Stretch fabric typically contains some amount of elastane (a synthetic stretchy fiber), and it is popular in garment production. It can stretch and shrink back to its original shape and is also comfortable to wear. If you’re seeking out a stretch material to use for your next sewing project, here are some of the most popular choices:

  1. 1. Knit fabrics: Sewers often use these two-way stretch fabrics—which stretch in one direction (lengthwise or crosswise), but not both—to construct rib knit sweaters and tank tops. One of the most popular knits is lightweight, breathable jersey knit, a common choice for making T-shirts.
  2. 2. Neoprene: Neoprene is a thick, stretchy fabric made from synthetic fibers. Due to its high compression, neoprene is a popular choice for making wetsuits and scuba gear. Beginner sewers should opt for textiles of lighter thicknesses because this synthetic fabric may be difficult to get a regular sewing machine needle through without proper know-how.
  3. 3. Spandex: With its high elastane content, spandex is the most popular type of stretch fabric. It’s a standard choice for high-performance activewear because it can stretch up to five times its original size.
  4. 4. Spandex blends: Spandex blends feature a combination of synthetic (like nylon or rayon) and natural fibers (like cotton) and spandex for textural contrast without sacrificing stretch. Nylon spandex or cotton poplin are standard choices for swimsuits and sportswear. Rayon spandex is a popular choice to make form-fitting dresses with an elegant drape.
  5. 5. Stretch denim: In contrast to classic denim—which is crisp and stiff—stretch denim has plenty of give, allowing it to expand easily to fit the curves of the body. It has a four-way stretch, which stretches both horizontally and vertically.
  6. 6. Stretch lace: This stretchy form of lace is a common fabric choice for women’s lingerie, dresses, skirts, and leggings.
  7. 7. Stretch satin: Classic satin has very little give, but the stretch version expands to make comfortable evening wear and blouses that fall gracefully on the wearer’s body.
  8. 8. Stretch velvet: Like stretch denim, stretch velvet is a four-way stretch fabric, giving it lots of give, and making it a popular choice for high-movement garments like dancewear pieces.

How to Sew Stretchy Fabric

Sewing stretchy fabrics can be difficult initially, but learning to work with these versatile textiles opens up many garment-making possibilities. Follow these tips to learn how to sew stretch fabric with ease.

  1. 1. Choose the right needle and thread. Load your sewing machine with either stretch or ballpoint needles when working with elastic fabrics because they are more suitable for these materials than universal needles. Either type will work, but stretch needles are the best choice for highly elastic fabrics like pure spandex.

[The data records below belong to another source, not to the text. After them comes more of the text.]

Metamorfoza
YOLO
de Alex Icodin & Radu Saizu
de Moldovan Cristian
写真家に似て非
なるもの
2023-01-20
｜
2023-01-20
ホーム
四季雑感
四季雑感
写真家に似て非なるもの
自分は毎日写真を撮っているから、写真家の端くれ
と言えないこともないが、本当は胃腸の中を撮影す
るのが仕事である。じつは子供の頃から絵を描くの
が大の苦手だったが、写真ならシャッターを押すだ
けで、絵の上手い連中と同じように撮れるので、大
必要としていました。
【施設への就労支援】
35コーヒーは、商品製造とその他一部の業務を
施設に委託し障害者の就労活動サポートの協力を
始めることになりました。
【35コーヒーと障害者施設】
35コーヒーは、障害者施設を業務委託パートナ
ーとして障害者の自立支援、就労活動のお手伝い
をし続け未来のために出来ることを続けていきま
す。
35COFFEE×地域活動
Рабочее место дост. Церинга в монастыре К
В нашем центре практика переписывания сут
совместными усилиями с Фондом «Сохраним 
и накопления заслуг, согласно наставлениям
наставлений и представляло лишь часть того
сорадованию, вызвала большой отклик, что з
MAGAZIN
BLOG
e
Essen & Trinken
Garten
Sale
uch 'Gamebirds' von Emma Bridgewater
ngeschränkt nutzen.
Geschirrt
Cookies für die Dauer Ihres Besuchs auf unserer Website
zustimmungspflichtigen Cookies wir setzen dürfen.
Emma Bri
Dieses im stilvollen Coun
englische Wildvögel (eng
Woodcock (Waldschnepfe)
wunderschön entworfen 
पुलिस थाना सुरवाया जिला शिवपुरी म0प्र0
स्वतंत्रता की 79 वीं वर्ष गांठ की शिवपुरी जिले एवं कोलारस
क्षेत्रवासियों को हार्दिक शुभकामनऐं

Instead of using basic cotton thread (which has little give and can cause your fabric to bunch), opt for polyester thread; it has more stretch and will create smoother seams.
  2. 2. Use an appropriate stitch. When sewing stretch fabrics, opt for a narrow zig-zag stitch or stretch stitch (both allow your fabrics to expand slightly further than usual) rather than a classic straight stitch (which doesn’t encourage stretch, unless you use a double or twin needle to make it). Using an overlock or serger machine—which creates an expanding looped stitch perfect for finishing stretchy fabrics—also makes clean hems without sacrificing stretch.
  3. 3. Keep the fabric flat. Extra-flexible stretch fabric can expand as you sew it, making for bunched hems or inaccurate measurements. Lay your piece of fabric flat on your chosen surface as you work with it, whether you’re measuring out pattern pieces or sewing hems. Do not let the sides of the fabric fall off the edge of the table, as this can interfere with the accuracy of your measurements or stitches. Keep in mind that the edges of stretch fabric tend to coil inwards after cutting, but hemming it properly can prevent that. To do this, fold the fabric (with the appropriate seam allowance) inwards once or twice, press with an iron, and sew the hem as you typically would.
  4. 4. Preshrink your fabric. As you would while working with any other fabric, prewash your stretchy textiles before cutting and sewing them. Running your fabric through a wash cycle and hanging it out to dry prevents shrinking later on.
  5. 5. Replace or adjust the presser foot. Make sure to accurately adjust the pressure of your presser foot—the sewing machine attachment that holds the fabric in place—so that your fabric doesn’t stretch as you work. Alternatively, replace it with a walking foot attachment, which allows for extra feed to keep the material from stretching.
  6. 6. Practice when possible. It takes time for beginner sewers to get used to working with stretch fabric. When taking on a new project using stretchy fabric, notice which variables—like needles, attachments, sewing patterns, fabrics, stitch length, and stitch width—work well together and which don’t. Before you know it, you’ll have the experience to make some of your favorite new pieces.